Assigned task | For the entries below, repeat exactly each line starting with the one that contains "dünyaya geldi" and going on through the one that contains "を見直したい方は、下のリンクもどうぞ。", and no others.

Records for processing |
▽

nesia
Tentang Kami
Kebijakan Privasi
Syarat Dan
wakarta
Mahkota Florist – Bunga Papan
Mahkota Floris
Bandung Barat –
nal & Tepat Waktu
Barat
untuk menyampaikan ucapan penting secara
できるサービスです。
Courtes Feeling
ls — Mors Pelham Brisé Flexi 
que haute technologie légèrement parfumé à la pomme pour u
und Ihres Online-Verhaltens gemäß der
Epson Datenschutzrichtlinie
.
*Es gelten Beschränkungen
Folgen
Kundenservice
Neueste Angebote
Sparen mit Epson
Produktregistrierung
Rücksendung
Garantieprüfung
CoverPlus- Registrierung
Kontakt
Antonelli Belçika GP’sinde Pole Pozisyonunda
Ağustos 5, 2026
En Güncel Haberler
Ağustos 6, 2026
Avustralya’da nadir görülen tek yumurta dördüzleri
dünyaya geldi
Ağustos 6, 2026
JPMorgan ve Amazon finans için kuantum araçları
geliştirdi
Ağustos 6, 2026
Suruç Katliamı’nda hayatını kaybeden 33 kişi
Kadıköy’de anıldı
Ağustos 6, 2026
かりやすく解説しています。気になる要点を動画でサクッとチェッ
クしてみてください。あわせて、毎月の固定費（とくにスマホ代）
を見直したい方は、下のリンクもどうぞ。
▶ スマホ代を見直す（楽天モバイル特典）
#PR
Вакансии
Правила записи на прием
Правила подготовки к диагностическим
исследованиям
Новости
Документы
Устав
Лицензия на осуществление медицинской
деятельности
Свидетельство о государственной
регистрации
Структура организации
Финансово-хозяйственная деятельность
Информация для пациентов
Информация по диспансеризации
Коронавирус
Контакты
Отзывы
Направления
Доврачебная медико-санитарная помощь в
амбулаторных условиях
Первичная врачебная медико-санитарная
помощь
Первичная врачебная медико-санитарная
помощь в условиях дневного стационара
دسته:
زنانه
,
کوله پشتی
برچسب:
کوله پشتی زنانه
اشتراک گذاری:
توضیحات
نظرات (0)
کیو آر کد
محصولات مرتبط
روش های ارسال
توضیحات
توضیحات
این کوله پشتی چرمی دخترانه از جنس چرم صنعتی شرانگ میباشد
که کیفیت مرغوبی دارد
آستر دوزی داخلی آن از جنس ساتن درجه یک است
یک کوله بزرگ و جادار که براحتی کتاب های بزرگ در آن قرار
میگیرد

△

Solution |
dünyaya geldi
Ağustos 6, 2026
JPMorgan ve Amazon finans için kuantum araçları
geliştirdi
Ağustos 6, 2026
Suruç Katliamı’nda hayatını kaybeden 33 kişi
Kadıköy’de anıldı
Ağustos 6, 2026
かりやすく解説しています。気になる要点を動画でサクッとチェッ
クしてみてください。あわせて、毎月の固定費（とくにスマホ代）
を見直したい方は、下のリンクもどうぞ。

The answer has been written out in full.